Its interesting that Seligman’s research on negative mood was initiated and became famous during a bear market of negative social mood. And his other most famous area of research, on positive mood, was later initiated and became famous during the height of the twentieth century’s roaring bull market and euphoric social mood.

In 1998 he launched the field of positive psychology, a discipline devoted to studying positive emotions and human functioning, building thriving individuals and communities, making normal life more fulfilling, and determining how things go right rather than how they go wrong. Topics studied include happiness, well-being, fulfillment and self-realization, states of pleasure and flow, flourishing, strengths and virtues, and human potential. These upbeat topics were in perfect synchrony with the positive social mood of a major bull market top. College courses on positive psychology at Harvard and other universities were among the most popular and highly attended in the curriculum.

With the Dow Jones stock average down to triple digits in the bearish 1970s, Seligman’s books included titles such as Helplessness: On Depression, Development, and Death. From that point the Dow rose more than tenfold when he launched the field of positive psychology in the late 1990s. Titles of books he wrote in the euphoric social mood and great bull market of the 1990s were Learned Optimism, Authentic Happiness, and The Optimistic Child.

Seligman went from studying learned helplessness and depression in the 1970s bear market, to learned happiness and optimism in the 1990s bull market. And his research resonated with other psychologists and the general public because it fit the tenor of the times.

In this sense, Seligman has been a behavioral science mood barometer, like Madonna and other successful artists have been in their fields, staying in the forefront by shaping their interests and creative output in harmony with prevailing social mood. Some creative individuals have the valuable ability to sense shifts in social mood and adeptly change their focus in tune with it.

After the long-term bull market peaked in 2000 and negative social mood ushered in two major bear markets within eight years, professional critiques emerged of positive psychology and its conceptual and scientific underpinnings. And books were published criticizing positivity itself.

In January, 2009, near the bottom of a vicious 17 month bear market, a scholar published Against Happiness: In Praise of Melancholy, a diatribe against the "happiness industry" and a call to embrace melancholy and throw off the shackles of positivity. In the same bear market, best-selling author Barbara Enrenreich published Bright-sided: How the Relentless Promotion of Positive Thinking Has Undermined America, that blamed positive thinking for the Iraq war, the housing collapse, and the economic crisis. In 2010 scholar Roger Scruton published The Uses of Pessimism that argued optimists had wrought havoc for centuries because of their naivety. In 2002, following the major bear market of 2000-2002, psychological researcher Julie Norem published The Positive Power of Negative Thinking that argued in favor of pessimism as a more effective strategy than optimism.
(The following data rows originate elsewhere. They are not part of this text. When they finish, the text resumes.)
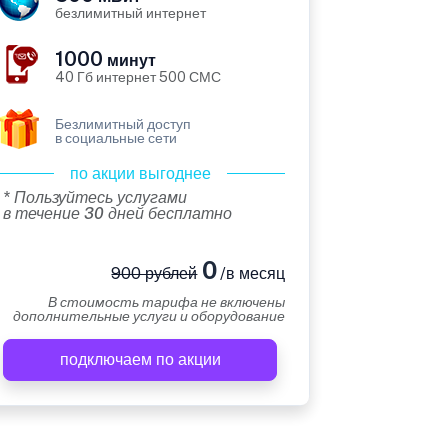
безлимитный интернет
1000
минут
40 Гб интернет 500 СМС
Безлимитный доступ
в социальные сети
по акции выгоднее
* Пользуйтесь услугами
в течение 30 дней бесплатно
0
900 рублей
/в месяц
В стоимость тарифа не включены
дополнительные услуги и оборудование
подключаем по акции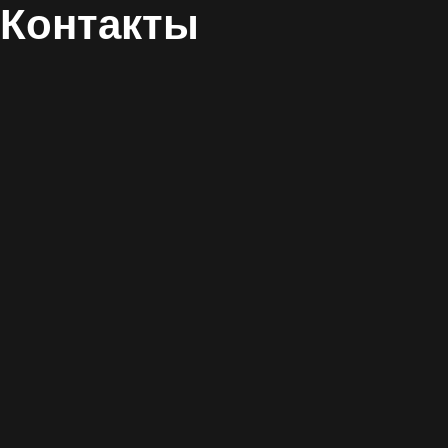
«Сходня Кантри Клаб»
Режим работы:
Ежедневно 08:00−21:00
Тел:
+7 (495) 065-30-34
ОТДЕЛ ПРОДАЖ:
Комплектация
Дома на генплане
Контакты
Наверх ↑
Its not surprising that skepticism and criticism of positive psychology would surface during a prolonged period of negative social mood. Positive psychology will likely encounter renewed popularity when the next major bull market begins.

This is not meant to minimize the substantial professional contributions of scholars like Martin Seligman, but rather to place their work in context and illustrate how social mood shapes trends in social and behavioral science. Broad intellectual trends are embedded in the social mood of their times and are inevitably affected by it. Social mood unconsciously affects the thoughts and behaviors of both thinkers and the people who evaluate their thoughts. It molds the intellectual climate that defines an era.